WHAT NEEDS TO BE DONE » If a line in the listing below contains "navegación", return that line.

DATA LISTING »
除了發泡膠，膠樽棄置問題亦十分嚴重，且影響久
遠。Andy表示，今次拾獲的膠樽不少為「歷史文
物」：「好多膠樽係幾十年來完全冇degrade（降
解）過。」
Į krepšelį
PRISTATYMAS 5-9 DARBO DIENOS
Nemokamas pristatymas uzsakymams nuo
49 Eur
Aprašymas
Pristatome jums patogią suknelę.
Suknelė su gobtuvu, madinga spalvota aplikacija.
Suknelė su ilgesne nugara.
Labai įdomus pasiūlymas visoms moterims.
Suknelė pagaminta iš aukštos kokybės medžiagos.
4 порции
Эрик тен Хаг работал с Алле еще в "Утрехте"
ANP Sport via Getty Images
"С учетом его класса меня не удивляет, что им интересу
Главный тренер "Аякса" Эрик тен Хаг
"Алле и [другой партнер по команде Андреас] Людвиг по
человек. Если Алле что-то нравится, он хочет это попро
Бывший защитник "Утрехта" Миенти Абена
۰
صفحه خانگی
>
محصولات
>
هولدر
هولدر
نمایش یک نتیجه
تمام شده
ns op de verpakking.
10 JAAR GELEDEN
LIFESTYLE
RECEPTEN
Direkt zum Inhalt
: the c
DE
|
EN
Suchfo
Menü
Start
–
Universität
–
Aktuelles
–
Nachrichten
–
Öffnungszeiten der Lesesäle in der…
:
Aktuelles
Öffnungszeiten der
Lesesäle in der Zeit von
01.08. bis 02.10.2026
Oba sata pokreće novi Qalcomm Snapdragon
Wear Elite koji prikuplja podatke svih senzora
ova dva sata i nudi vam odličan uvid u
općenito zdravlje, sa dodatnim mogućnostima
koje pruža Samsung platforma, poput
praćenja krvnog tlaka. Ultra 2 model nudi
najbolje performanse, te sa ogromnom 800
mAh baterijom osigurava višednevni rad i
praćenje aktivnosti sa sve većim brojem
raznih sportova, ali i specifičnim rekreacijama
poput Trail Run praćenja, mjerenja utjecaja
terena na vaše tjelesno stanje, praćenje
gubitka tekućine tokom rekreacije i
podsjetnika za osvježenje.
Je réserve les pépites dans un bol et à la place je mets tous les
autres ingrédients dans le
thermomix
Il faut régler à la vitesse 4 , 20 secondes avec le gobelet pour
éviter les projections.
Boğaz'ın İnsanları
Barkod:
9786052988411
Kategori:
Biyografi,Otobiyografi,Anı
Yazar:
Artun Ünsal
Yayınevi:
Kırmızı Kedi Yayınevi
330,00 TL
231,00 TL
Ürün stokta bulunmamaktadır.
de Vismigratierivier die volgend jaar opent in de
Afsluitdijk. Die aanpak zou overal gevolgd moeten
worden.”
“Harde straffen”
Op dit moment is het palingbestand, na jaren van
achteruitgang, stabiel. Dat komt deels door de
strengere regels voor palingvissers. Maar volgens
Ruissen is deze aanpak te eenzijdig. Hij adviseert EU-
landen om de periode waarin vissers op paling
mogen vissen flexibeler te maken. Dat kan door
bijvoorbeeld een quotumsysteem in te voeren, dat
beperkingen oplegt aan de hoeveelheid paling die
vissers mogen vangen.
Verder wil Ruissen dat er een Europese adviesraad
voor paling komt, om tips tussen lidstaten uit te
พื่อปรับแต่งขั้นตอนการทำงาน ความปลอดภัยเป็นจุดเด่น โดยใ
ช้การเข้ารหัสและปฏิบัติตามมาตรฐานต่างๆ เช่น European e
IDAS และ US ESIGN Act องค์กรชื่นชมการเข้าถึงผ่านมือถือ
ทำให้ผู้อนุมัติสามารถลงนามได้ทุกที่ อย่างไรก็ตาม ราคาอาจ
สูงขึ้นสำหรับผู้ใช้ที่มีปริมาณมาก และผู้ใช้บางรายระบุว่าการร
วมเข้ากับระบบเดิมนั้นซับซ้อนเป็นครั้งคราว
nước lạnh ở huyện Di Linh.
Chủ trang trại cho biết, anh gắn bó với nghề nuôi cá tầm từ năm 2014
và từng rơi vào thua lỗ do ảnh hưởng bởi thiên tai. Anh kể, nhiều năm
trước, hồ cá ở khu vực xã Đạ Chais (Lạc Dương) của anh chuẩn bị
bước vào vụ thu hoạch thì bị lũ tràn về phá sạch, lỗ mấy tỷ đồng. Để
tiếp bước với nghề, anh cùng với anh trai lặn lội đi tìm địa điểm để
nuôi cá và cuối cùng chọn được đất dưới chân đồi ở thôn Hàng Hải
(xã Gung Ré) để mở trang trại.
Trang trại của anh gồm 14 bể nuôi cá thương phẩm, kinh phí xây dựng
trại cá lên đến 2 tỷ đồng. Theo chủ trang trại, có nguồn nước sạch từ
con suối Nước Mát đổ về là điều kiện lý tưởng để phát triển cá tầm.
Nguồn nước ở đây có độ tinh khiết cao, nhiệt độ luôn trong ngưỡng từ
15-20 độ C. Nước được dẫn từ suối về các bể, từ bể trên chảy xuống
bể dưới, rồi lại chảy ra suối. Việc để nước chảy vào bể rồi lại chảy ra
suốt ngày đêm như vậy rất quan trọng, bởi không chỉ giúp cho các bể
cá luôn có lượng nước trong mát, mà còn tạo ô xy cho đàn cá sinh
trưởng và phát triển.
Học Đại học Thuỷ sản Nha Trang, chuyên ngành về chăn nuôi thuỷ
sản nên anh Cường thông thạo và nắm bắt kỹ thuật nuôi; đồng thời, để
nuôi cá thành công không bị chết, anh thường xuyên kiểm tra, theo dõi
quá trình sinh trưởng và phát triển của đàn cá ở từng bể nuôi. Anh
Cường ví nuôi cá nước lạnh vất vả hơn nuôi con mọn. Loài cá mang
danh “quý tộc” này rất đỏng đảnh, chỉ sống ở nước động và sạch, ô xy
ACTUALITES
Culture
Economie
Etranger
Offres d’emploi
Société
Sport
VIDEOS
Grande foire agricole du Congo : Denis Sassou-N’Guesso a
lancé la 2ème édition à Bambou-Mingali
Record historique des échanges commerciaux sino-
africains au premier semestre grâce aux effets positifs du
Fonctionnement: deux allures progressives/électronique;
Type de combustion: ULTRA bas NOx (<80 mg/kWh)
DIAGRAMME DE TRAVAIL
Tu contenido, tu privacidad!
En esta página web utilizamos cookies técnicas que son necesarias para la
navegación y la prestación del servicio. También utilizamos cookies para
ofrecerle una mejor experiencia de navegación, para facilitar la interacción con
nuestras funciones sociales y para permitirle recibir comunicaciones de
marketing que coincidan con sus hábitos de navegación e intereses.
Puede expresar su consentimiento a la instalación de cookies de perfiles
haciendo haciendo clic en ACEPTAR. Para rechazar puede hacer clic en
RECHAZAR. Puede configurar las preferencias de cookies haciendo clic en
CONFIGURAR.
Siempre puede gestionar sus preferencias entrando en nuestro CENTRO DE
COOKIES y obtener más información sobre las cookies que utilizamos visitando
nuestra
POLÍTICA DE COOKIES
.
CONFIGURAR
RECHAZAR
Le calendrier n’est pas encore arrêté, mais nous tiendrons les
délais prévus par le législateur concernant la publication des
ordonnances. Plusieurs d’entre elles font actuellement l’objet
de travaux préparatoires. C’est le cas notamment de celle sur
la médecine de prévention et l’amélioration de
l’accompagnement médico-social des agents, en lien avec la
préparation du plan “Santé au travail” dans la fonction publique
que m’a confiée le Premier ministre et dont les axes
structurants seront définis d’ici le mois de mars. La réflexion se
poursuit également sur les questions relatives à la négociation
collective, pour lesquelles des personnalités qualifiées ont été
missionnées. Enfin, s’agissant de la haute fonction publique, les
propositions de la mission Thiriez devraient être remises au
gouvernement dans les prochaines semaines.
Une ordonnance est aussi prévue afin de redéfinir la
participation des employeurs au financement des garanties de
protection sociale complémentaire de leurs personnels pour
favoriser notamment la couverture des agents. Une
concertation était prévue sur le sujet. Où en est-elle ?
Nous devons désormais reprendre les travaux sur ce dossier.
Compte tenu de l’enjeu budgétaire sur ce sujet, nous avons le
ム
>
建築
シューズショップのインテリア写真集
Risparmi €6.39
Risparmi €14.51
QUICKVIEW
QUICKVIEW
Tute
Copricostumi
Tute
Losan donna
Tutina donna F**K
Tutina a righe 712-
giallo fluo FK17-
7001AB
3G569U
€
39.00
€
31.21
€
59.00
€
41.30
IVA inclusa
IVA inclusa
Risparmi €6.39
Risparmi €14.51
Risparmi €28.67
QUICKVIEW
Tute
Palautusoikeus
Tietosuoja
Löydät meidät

OUTPUT »
navegación y la prestación del servicio. También utilizamos cookies para
ofrecerle una mejor experiencia de navegación, para facilitar la interacción con
marketing que coincidan con sus hábitos de navegación e intereses.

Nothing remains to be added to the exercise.